Analog zum Geschäftsjahr 2024 – in dem wir die neuen Verbindungen Hamburg – Lübeck Skandinavienkai v.v., Antwerpen – Madrid v.v. und Rotterdam RSC – Köln-Eifeltor v.v. erfolgreich am Markt einführten – hatte sich das Kombiverkehr-Vertriebsteam auch für das vergangene Geschäftsjahr vieles an Erneuerungen vorgenommen und investierte über das laufende Jahr in neue kommerzielle Zugkonzepte und prüfte deren betriebliche Umsetzung auf Machbarkeit.
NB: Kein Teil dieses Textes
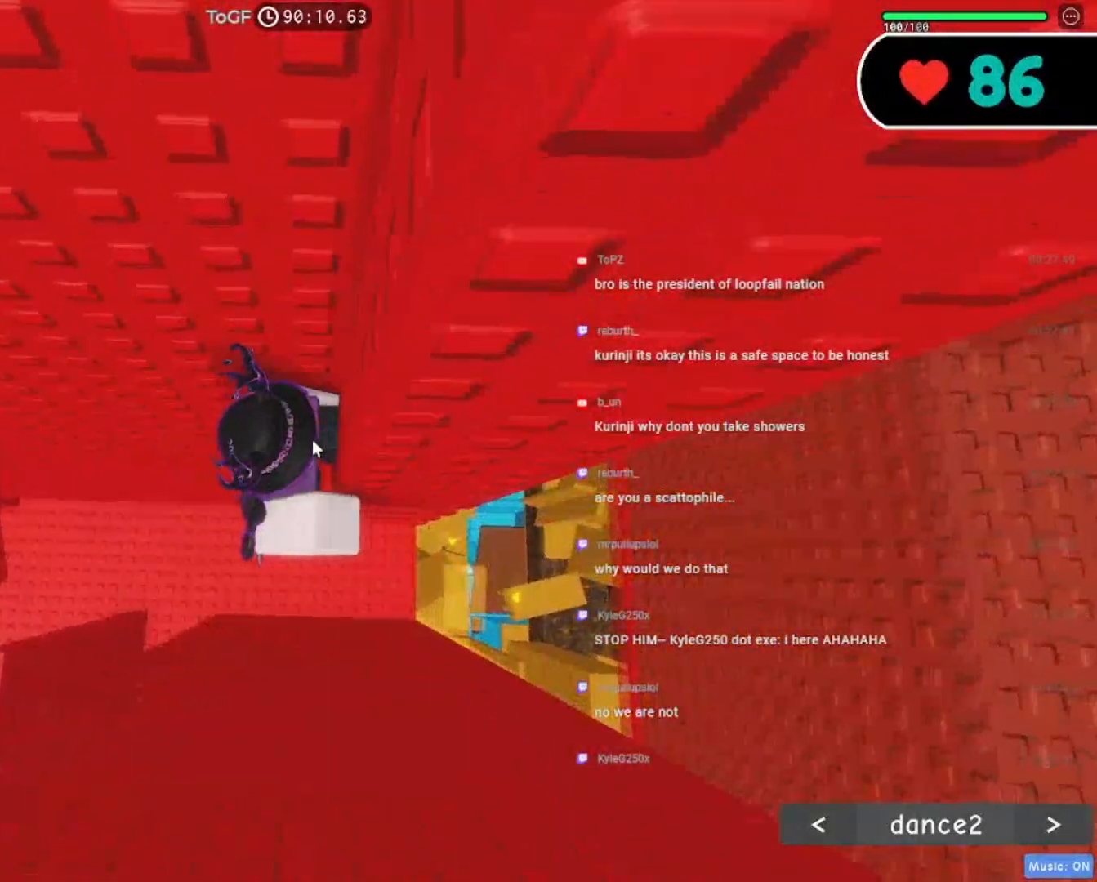
{"keys": [], "mouse": ["right"], "events": [[184, "s", "down"], [184, "shift", "down"], [250, "space", "down"], [317, "d", "down"], [367, "shift", "up"], [384, "s", "up"], [400, "space", "up"], [450, "d", "up"]]}
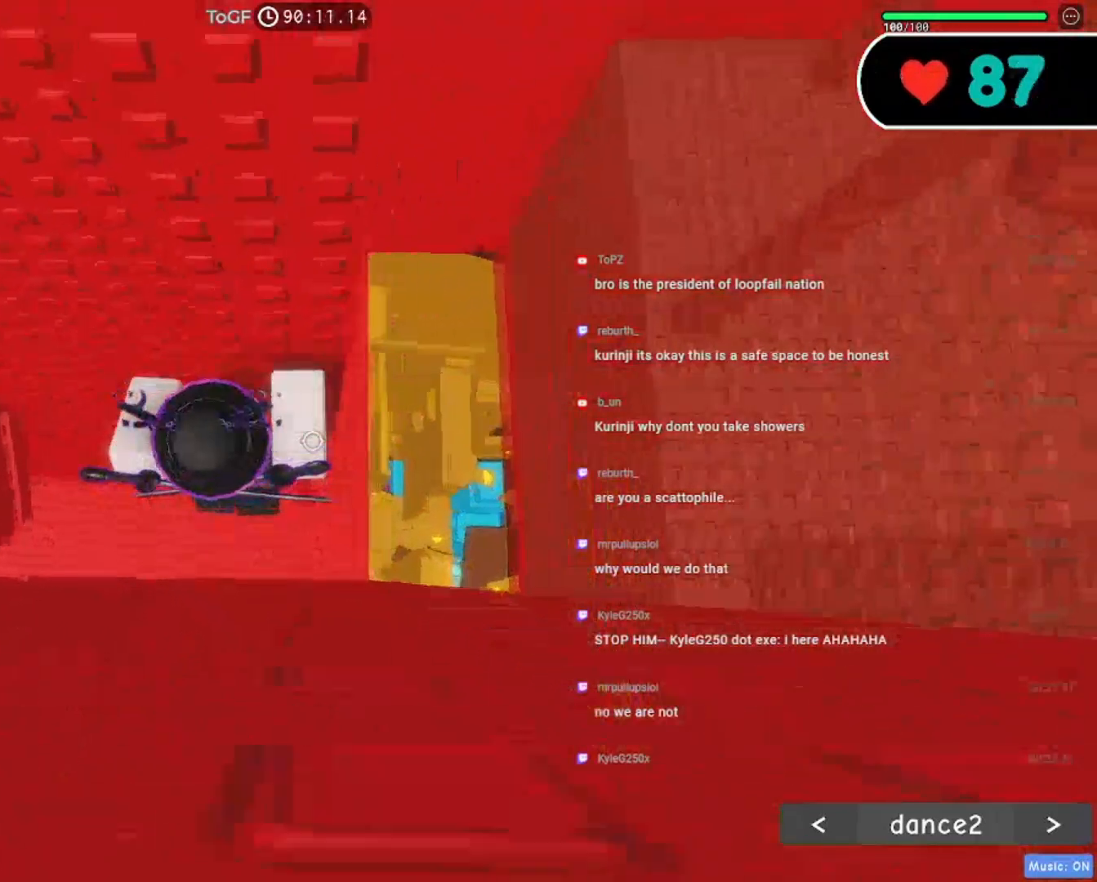
{"keys": ["w"], "mouse": ["right"], "events": [[17, "w", "down"]]}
Ziel war es, im Jahr eins nach der Transformation, das Zugangebot und die Attraktivität der Produkte im nationalen und internationalen Netzwerk weiter auszubauen und zu steigern. Auch die Effizienz im Betrieb der Züge sollte sich durch eine Erhöhung der Zugfrequenzen auf bestimmten Relationen weiter erhöhen. Doch rückblickend kam es leider anders als erhofft: Weiterhin war kein spürbarer konjunktureller Aufschwung 2025 zu verzeichnen und die Nachfrage nach intermodalen Transportleistungen stagnierte größtenteils. Die Auswirkungen der Generalsanierungen auf dem deutschen Schienennetz (u.a. Hamburg – Berlin mit Auswirkungen im Raum Hannover) und weitere große Baumaßnahmen wie die Rheintal- und Elbtalsperrung ließen die Leistungsqualität auf einem niedrigen Stand verharren. Steigende Trassenpreise erschwerten die Wettbewerbssituation und den Vertrieb der Zugprodukte zusätzlich. Die Umsetzung mancher geplanter Neuangebote war somit nicht möglich. Bei der Implementierung eines neuen Betriebskonzeptes im Spanienverkehr – auf diesem Korridor wurde zum Fahrplanwechsel 2025/2026 von Mehrgruppenzügen komplett auf Eingruppenzüge im Direktverkehr zwischen den Intermodal-Hubs Barcelona Morrot und Ludwigshafen KTL umgestellt – wurden wir und unsere Kunden von einer mehrwöchigen Tunnelsperrung in Katalonien von jetzt auf gleich von der Realität auf der europäischen Infrastruktur eingeholt. Bis heute konnte das neue Zugprogramm mit elf Abfahrten pro Woche und Richtung aufgrund von Einschränkungen noch nicht in vollem Umfang realisiert werden.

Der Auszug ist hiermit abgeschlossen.